→ Extrait présenté
Lettre à Patrick Raynal, écrivain.
Il y a des rencontres fortes, des personnalités qui marquent et façonnent notre existence. Patrick Raynal fait parti de ces gens que je suis heureux d'avoir connus. On en a passé des heures à rêver ensemble d'un monde meilleur dans ce début des années 70 si riche en tension et en action. Et puis il a pris son envol, il est devenu écrivain, directeur de collection, sa vie a épousé les mots et il en a fait une longue et belle phrase. On ne s'est jamais perdu de vue même si les distances parfois entretenaient ce mystère du passage de la jeunesse au statut d'adulte affairé à se dépêtrer afin de construire sa propre vie, entre travail, famille, et un passé qui nous cheville au corps.
J'ai fait la mienne, heureuse, intense, mais toujours, un de ses livres me rappelait que nous avions partagé le même rêve d'écrire.
On vient de se retrouver, un peu plus, et comme si le temps n'avait rien effacé, nous nous sommes reconnus, encore et toujours.
Et puis il m'a offert son dernier opus et j'ai eu un vertige, l'émotion brute de savoir que derrière ses mots, il y a un peu de nous. C'est son talent qui donne un sens à des vies. Il vient, pour moi, de sortir de la littérature pour entrer de plein pied dans le monde beaucoup plus vaste des porteurs de lumière.
Ce livre est un éblouissement !
Lettre à ma grand-mère. novembre 2010. Flammarion
Cher Patrick,
je viens de terminer "Lettre à ma grand-mère".
J'ai toujours pensé que tu avais une vraie personnalité, du style, que tu savais y faire... trop parfois, un peu faiseur d'ailleurs, à
l'image de ce héros de la révolution que tu incarnais
dans notre jeunesse estudiantine niçoise, de ce Patrick Raynal truculent, espiègle, doté d'un sens de l'humour et d'une capacité
d'observation hors du commun que j'ai connu. Tu avais juste ces quelques années de plus qui te donnaient l'expérience, qui
t'autorisaient d'être devant moi comme un repère… 4 ans, c'est rien à 60, mais énorme, un fossé, à 20 ans.
J'ai toujours été fier de ce lien ténu d'amitié, moi qui ai connu par mon métier, beaucoup de gens célèbres, j'avais eu cette chance de te
connaître avant ton succès !
J'ai eu mes quart d'heure de gloire, plusieurs, mais ces mots dont je suis persuadé être apte à les dompter, je ne les ai pas suffisamment
aimés pour leur donner une vie propre.

→ La consigne
Poursuivez la lettre à Patrick Raynal en reprenant juste après sa dernière phrase. Les lignes reproduites ensuite forment un matériau indépendant de la lettre à Patrick Raynal.

→ Lignes fournies

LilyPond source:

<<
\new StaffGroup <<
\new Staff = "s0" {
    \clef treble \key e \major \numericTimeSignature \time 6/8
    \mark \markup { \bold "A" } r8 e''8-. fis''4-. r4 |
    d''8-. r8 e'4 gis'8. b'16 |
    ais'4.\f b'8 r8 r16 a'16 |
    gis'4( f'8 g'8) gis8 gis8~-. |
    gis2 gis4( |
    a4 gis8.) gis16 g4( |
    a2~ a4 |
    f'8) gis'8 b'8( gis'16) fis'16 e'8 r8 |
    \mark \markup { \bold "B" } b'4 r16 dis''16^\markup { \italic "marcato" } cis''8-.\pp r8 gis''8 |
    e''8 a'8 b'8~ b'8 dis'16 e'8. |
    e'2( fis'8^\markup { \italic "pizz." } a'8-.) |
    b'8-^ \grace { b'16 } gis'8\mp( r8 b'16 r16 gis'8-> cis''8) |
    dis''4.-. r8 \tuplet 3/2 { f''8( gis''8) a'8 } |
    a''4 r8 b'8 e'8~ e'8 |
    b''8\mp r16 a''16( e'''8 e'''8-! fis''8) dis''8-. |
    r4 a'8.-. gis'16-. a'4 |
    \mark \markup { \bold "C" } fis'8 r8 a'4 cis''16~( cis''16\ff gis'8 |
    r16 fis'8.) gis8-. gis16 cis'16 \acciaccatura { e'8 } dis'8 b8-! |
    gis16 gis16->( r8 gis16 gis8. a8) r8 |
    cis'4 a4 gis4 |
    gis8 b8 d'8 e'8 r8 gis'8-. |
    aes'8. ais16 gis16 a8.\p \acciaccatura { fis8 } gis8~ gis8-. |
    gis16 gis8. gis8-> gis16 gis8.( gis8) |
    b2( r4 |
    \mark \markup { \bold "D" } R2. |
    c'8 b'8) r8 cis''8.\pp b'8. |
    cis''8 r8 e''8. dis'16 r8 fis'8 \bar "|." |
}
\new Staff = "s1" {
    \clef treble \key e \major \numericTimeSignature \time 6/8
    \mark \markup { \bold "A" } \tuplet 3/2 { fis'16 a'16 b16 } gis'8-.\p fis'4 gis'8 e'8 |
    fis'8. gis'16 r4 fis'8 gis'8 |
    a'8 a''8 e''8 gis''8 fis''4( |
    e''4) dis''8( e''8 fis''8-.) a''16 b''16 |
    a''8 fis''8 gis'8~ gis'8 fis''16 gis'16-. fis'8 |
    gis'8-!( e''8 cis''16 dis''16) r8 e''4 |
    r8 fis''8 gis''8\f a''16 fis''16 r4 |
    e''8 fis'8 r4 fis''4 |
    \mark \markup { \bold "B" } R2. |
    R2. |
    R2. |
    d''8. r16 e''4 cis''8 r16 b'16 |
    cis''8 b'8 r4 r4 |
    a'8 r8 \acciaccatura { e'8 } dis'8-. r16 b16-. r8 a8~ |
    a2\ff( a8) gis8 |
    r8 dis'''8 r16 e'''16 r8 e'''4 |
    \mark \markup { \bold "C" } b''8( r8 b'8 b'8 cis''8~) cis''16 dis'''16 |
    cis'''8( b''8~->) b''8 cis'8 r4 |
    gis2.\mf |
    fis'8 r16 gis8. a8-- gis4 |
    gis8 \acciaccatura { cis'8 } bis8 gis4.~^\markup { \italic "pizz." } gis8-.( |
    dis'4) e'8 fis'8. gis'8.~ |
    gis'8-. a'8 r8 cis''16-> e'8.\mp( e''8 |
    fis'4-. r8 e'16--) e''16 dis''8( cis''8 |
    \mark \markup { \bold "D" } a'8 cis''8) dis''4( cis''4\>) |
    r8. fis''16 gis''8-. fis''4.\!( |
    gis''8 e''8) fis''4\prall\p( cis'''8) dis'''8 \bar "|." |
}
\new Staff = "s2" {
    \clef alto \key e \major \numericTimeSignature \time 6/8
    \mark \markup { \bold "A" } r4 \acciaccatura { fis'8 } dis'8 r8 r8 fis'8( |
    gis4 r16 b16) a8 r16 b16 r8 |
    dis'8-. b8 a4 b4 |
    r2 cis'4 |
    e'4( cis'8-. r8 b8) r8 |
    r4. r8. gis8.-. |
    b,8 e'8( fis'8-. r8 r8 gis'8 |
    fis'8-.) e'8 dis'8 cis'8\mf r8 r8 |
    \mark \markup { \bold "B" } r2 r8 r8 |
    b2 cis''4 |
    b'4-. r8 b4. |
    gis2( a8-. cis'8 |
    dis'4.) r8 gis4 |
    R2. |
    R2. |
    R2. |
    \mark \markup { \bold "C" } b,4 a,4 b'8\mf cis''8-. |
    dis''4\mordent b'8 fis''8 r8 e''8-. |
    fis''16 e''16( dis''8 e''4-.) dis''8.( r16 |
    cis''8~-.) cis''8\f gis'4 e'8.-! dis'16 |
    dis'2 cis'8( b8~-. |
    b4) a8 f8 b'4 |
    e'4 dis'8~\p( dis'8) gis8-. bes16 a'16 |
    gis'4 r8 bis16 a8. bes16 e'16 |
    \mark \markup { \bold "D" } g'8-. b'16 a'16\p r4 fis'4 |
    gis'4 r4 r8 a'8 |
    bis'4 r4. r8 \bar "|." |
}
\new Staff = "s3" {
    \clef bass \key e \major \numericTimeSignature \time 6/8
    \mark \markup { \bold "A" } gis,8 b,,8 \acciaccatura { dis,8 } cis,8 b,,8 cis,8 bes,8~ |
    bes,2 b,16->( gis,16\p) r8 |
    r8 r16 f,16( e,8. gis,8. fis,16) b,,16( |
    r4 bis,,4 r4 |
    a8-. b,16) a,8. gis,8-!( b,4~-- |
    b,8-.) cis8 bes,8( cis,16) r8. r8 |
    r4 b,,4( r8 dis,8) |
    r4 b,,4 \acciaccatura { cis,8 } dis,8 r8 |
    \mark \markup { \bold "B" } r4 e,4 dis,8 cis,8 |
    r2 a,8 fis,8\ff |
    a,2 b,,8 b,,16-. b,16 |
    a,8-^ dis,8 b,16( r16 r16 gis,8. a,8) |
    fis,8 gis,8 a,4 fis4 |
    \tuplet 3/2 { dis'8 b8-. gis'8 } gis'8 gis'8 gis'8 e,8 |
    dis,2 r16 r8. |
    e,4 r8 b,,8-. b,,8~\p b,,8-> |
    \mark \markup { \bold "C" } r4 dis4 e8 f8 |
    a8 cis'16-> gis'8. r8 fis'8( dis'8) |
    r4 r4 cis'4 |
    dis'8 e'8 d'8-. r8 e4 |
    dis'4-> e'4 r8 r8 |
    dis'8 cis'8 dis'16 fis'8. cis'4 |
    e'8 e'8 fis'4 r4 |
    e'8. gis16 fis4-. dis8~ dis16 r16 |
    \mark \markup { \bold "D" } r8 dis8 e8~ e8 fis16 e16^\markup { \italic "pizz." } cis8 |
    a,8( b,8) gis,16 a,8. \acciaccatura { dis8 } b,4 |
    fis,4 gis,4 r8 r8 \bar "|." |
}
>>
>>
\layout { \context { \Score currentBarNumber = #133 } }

→ La réponse
On pourrait aussi imaginer aussi que quand j'en avais le temps, je n'avais rien à dire, et que dès que j'ai eu beaucoup de choses à
raconter, je n'ai plus eu le temps de les écrire.
Tu ne peux pas imaginer comme j'étais fier (et un peu jaloux !) de Very Nice et surtout d'Un tueur dans les arbres… Après, je m'y suis
fait, tu étais un écrivain et moi non !
Un peu volontairement, j'ai coupé ce lien d'amitié, je voulais revenir, moi-aussi bardé de certitudes, un bon bouquin chaud sorti de
presse comme passeport pour retrouver notre passé
et signifier qu'il s'était bien passé quelque chose dans cette ville atypique au coeur des années 70, que deux écrivains pouvaient par la
magie du hasard naître en même temps,
dans le même lieu.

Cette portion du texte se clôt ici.